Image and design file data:

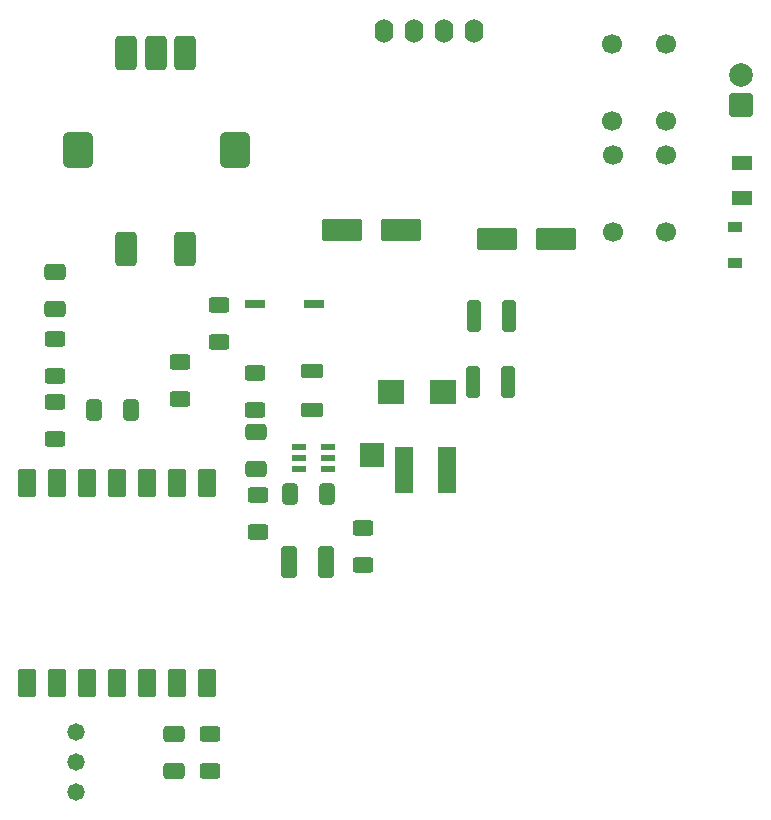
<source format=gbr>
%TF.GenerationSoftware,KiCad,Pcbnew,9.0.6*%
%TF.CreationDate,2026-01-26T20:42:43+01:00*%
%TF.ProjectId,hw,68772e6b-6963-4616-945f-706362585858,rev?*%
%TF.SameCoordinates,Original*%
%TF.FileFunction,Soldermask,Top*%
%TF.FilePolarity,Negative*%
%FSLAX46Y46*%
G04 Gerber Fmt 4.6, Leading zero omitted, Abs format (unit mm)*
G04 Created by KiCad (PCBNEW 9.0.6) date 2026-01-26 20:42:43*
%MOMM*%
%LPD*%
G01*
G04 APERTURE LIST*
G04 Aperture macros list*
%AMRoundRect*
0 Rectangle with rounded corners*
0 $1 Rounding radius*
0 $2 $3 $4 $5 $6 $7 $8 $9 X,Y pos of 4 corners*
0 Add a 4 corners polygon primitive as box body*
4,1,4,$2,$3,$4,$5,$6,$7,$8,$9,$2,$3,0*
0 Add four circle primitives for the rounded corners*
1,1,$1+$1,$2,$3*
1,1,$1+$1,$4,$5*
1,1,$1+$1,$6,$7*
1,1,$1+$1,$8,$9*
0 Add four rect primitives between the rounded corners*
20,1,$1+$1,$2,$3,$4,$5,0*
20,1,$1+$1,$4,$5,$6,$7,0*
20,1,$1+$1,$6,$7,$8,$9,0*
20,1,$1+$1,$8,$9,$2,$3,0*%
G04 Aperture macros list end*
%ADD10RoundRect,0.102000X-1.600000X-0.800000X1.600000X-0.800000X1.600000X0.800000X-1.600000X0.800000X0*%
%ADD11R,1.200000X0.600000*%
%ADD12RoundRect,0.250000X-0.625000X0.400000X-0.625000X-0.400000X0.625000X-0.400000X0.625000X0.400000X0*%
%ADD13RoundRect,0.250000X0.650000X-0.412500X0.650000X0.412500X-0.650000X0.412500X-0.650000X-0.412500X0*%
%ADD14RoundRect,0.250000X0.412500X0.650000X-0.412500X0.650000X-0.412500X-0.650000X0.412500X-0.650000X0*%
%ADD15RoundRect,0.250000X0.412500X1.100000X-0.412500X1.100000X-0.412500X-1.100000X0.412500X-1.100000X0*%
%ADD16RoundRect,0.250000X0.625000X-0.400000X0.625000X0.400000X-0.625000X0.400000X-0.625000X-0.400000X0*%
%ADD17RoundRect,0.152400X-0.609600X1.063600X-0.609600X-1.063600X0.609600X-1.063600X0.609600X1.063600X0*%
%ADD18RoundRect,0.152400X0.609600X-1.063600X0.609600X1.063600X-0.609600X1.063600X-0.609600X-1.063600X0*%
%ADD19C,1.700000*%
%ADD20R,1.500000X4.000000*%
%ADD21RoundRect,0.250000X0.750000X-0.750000X0.750000X0.750000X-0.750000X0.750000X-0.750000X-0.750000X0*%
%ADD22C,2.000000*%
%ADD23RoundRect,0.250000X0.700000X-0.362500X0.700000X0.362500X-0.700000X0.362500X-0.700000X-0.362500X0*%
%ADD24C,1.473200*%
%ADD25RoundRect,0.250000X-0.325000X-1.100000X0.325000X-1.100000X0.325000X1.100000X-0.325000X1.100000X0*%
%ADD26O,1.600000X2.000000*%
%ADD27R,1.200000X0.850000*%
%ADD28RoundRect,0.102000X1.600000X0.800000X-1.600000X0.800000X-1.600000X-0.800000X1.600000X-0.800000X0*%
%ADD29R,2.000000X2.000000*%
%ADD30R,1.700000X0.750000*%
%ADD31RoundRect,0.270000X-0.630000X-1.180000X0.630000X-1.180000X0.630000X1.180000X-0.630000X1.180000X0*%
%ADD32RoundRect,0.375000X-0.875000X-1.125000X0.875000X-1.125000X0.875000X1.125000X-0.875000X1.125000X0*%
%ADD33R,2.200000X2.150000*%
%ADD34R,1.820000X1.160000*%
G04 APERTURE END LIST*
D10*
%TO.C,C5*%
X160441000Y-74676000D03*
X165441000Y-74676000D03*
%TD*%
D11*
%TO.C,PS1*%
X143657000Y-92268000D03*
X143657000Y-93218000D03*
X143657000Y-94168000D03*
X146157000Y-94168000D03*
X146157000Y-93218000D03*
X146157000Y-92268000D03*
%TD*%
D12*
%TO.C,R4*%
X133604000Y-85064000D03*
X133604000Y-88164000D03*
%TD*%
D13*
%TO.C,C3*%
X133096000Y-119672500D03*
X133096000Y-116547500D03*
%TD*%
D14*
%TO.C,C2*%
X129451500Y-89154000D03*
X126326500Y-89154000D03*
%TD*%
D15*
%TO.C,Cin1*%
X145961500Y-101981000D03*
X142836500Y-101981000D03*
%TD*%
D16*
%TO.C,R3*%
X123063000Y-86259000D03*
X123063000Y-83159000D03*
%TD*%
D13*
%TO.C,C1*%
X123063000Y-80556500D03*
X123063000Y-77431500D03*
%TD*%
D16*
%TO.C,R5*%
X140004000Y-89098000D03*
X140004000Y-85998000D03*
%TD*%
D17*
%TO.C,U1*%
X120700000Y-112259000D03*
X123240000Y-112259000D03*
X125780000Y-112259000D03*
X128320000Y-112259000D03*
X130860000Y-112259000D03*
X133400000Y-112259000D03*
X135940000Y-112259000D03*
D18*
X135940000Y-95349000D03*
X133400000Y-95349000D03*
X130860000Y-95349000D03*
X128320000Y-95349000D03*
X125780000Y-95349000D03*
X123240000Y-95349000D03*
X120700000Y-95349000D03*
%TD*%
D19*
%TO.C,SW3*%
X170230000Y-64688000D03*
X170230000Y-58188000D03*
X174730000Y-64688000D03*
X174730000Y-58188000D03*
%TD*%
D20*
%TO.C,L1*%
X156222000Y-94234000D03*
X152622000Y-94234000D03*
%TD*%
D21*
%TO.C,J1*%
X181123500Y-63296000D03*
D22*
X181123500Y-60756001D03*
%TD*%
D23*
%TO.C,L2*%
X144780000Y-89165500D03*
X144780000Y-85840500D03*
%TD*%
D12*
%TO.C,Rfbt1*%
X149098000Y-99161000D03*
X149098000Y-102261000D03*
%TD*%
D16*
%TO.C,R6*%
X136144000Y-119660000D03*
X136144000Y-116560000D03*
%TD*%
D24*
%TO.C,U3*%
X124789400Y-121457000D03*
X124789400Y-118917000D03*
X124789400Y-116377000D03*
%TD*%
D25*
%TO.C,COut1*%
X158418000Y-86741000D03*
X161368000Y-86741000D03*
%TD*%
D26*
%TO.C,OLED1*%
X150926000Y-57068000D03*
X153466000Y-57068000D03*
X156006000Y-57068000D03*
X158546000Y-57068000D03*
%TD*%
D27*
%TO.C,D1*%
X180594000Y-76709000D03*
X180594000Y-73659000D03*
%TD*%
D28*
%TO.C,C4*%
X152360000Y-73914000D03*
X147360000Y-73914000D03*
%TD*%
D19*
%TO.C,SW4*%
X170266000Y-74034000D03*
X170266000Y-67534000D03*
X174766000Y-74034000D03*
X174766000Y-67534000D03*
%TD*%
D29*
%TO.C,TP1*%
X149860000Y-92964000D03*
%TD*%
D30*
%TO.C,LED1*%
X144994000Y-80137000D03*
X139994000Y-80137000D03*
%TD*%
D31*
%TO.C,ROT1*%
X134072000Y-58928000D03*
X129072000Y-58928000D03*
X131572000Y-58928000D03*
X129072000Y-75528000D03*
X134072000Y-75528000D03*
D32*
X124972000Y-67133400D03*
X138272000Y-67133400D03*
%TD*%
D13*
%TO.C,CBoot1*%
X140081000Y-94145500D03*
X140081000Y-91020500D03*
%TD*%
D33*
%TO.C,D2*%
X151470000Y-87630000D03*
X155870000Y-87630000D03*
%TD*%
D34*
%TO.C,F1*%
X181229000Y-71198000D03*
X181229000Y-68248000D03*
%TD*%
D25*
%TO.C,COut2*%
X158545000Y-81153000D03*
X161495000Y-81153000D03*
%TD*%
D16*
%TO.C,R2*%
X123063000Y-91593000D03*
X123063000Y-88493000D03*
%TD*%
%TO.C,R1*%
X136906000Y-83338000D03*
X136906000Y-80238000D03*
%TD*%
D14*
%TO.C,Cinx1*%
X146088500Y-96266000D03*
X142963500Y-96266000D03*
%TD*%
D16*
%TO.C,Rfbb1*%
X140208000Y-99467000D03*
X140208000Y-96367000D03*
%TD*%
M02*

</source>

Task to complete:
Once you find the line with "X158546000Y-57068000D03*" in the entries above, output it and each line after it up to and including the line with "X124972000Y-67133400D03*", and nothing else.

Exercise answer:
X158546000Y-57068000D03*
%TD*%
D27*
%TO.C,D1*%
X180594000Y-76709000D03*
X180594000Y-73659000D03*
%TD*%
D28*
%TO.C,C4*%
X152360000Y-73914000D03*
X147360000Y-73914000D03*
%TD*%
D19*
%TO.C,SW4*%
X170266000Y-74034000D03*
X170266000Y-67534000D03*
X174766000Y-74034000D03*
X174766000Y-67534000D03*
%TD*%
D29*
%TO.C,TP1*%
X149860000Y-92964000D03*
%TD*%
D30*
%TO.C,LED1*%
X144994000Y-80137000D03*
X139994000Y-80137000D03*
%TD*%
D31*
%TO.C,ROT1*%
X134072000Y-58928000D03*
X129072000Y-58928000D03*
X131572000Y-58928000D03*
X129072000Y-75528000D03*
X134072000Y-75528000D03*
D32*
X124972000Y-67133400D03*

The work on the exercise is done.